I also ran a continuous ping for 2 minutes to the remote host and didn't see any lost packets even while concurrently running failing snmp checks.

At this point unless you have any ideas I guess I will have to pinpoint where the packet is being dropped and for what reason.

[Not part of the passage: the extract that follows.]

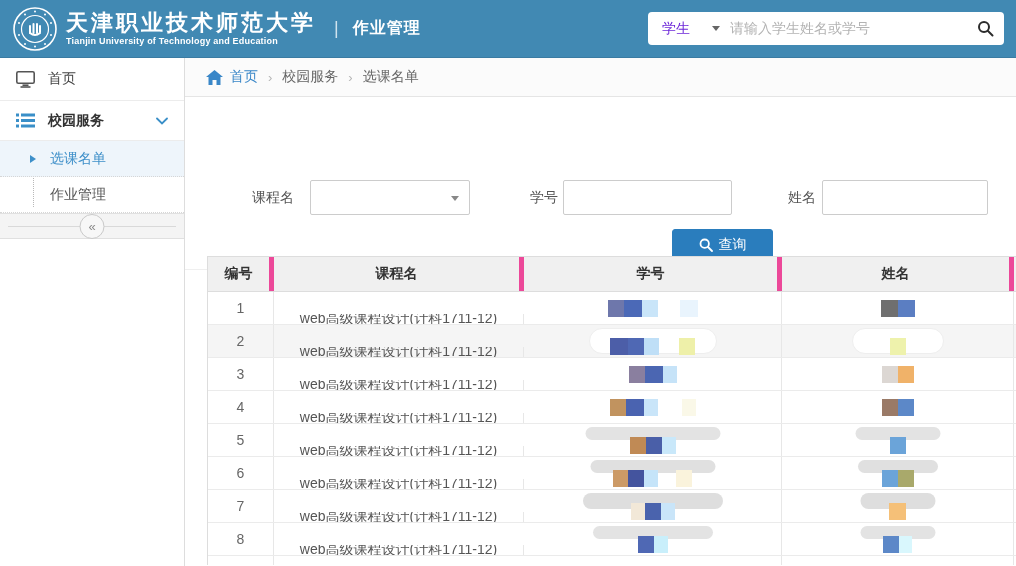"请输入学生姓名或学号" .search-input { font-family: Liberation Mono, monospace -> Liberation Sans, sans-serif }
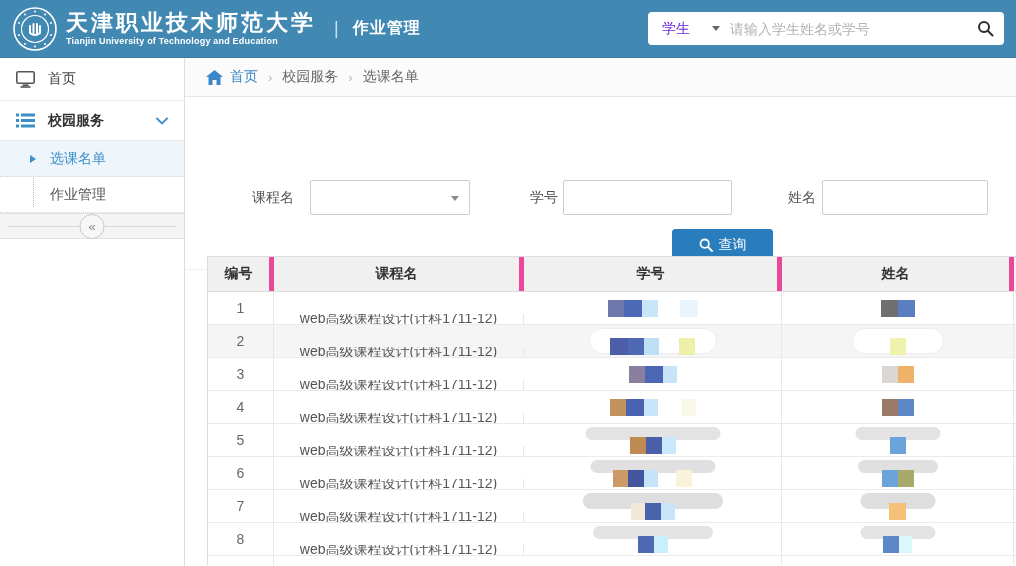"查询" .btn-query { left: 487px -> 510px; width: 101px -> 88px }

Re: SNMP Service Check Timeout

Posted: Thu Feb 02, 2017 3:40 pm
by rkennedy
Just throwing this out there, you could use iperf or netcat to test for UDP which may be helpful. I've seen setups where there is TCP/UDP filtering in place, with ICMP having nothing.

Netcat would also allow you to probe the SNMP port specifically, which could help with the digging.

http://superuser.com/questions/589732/h ... dp-packets - top two answers.

Re: SNMP Service Check Timeout

Posted: Wed Mar 01, 2017 1:56 pm
by tmcdonald
Just checking in since we have not heard from you in a while. Did @rkennedy's post clear things up?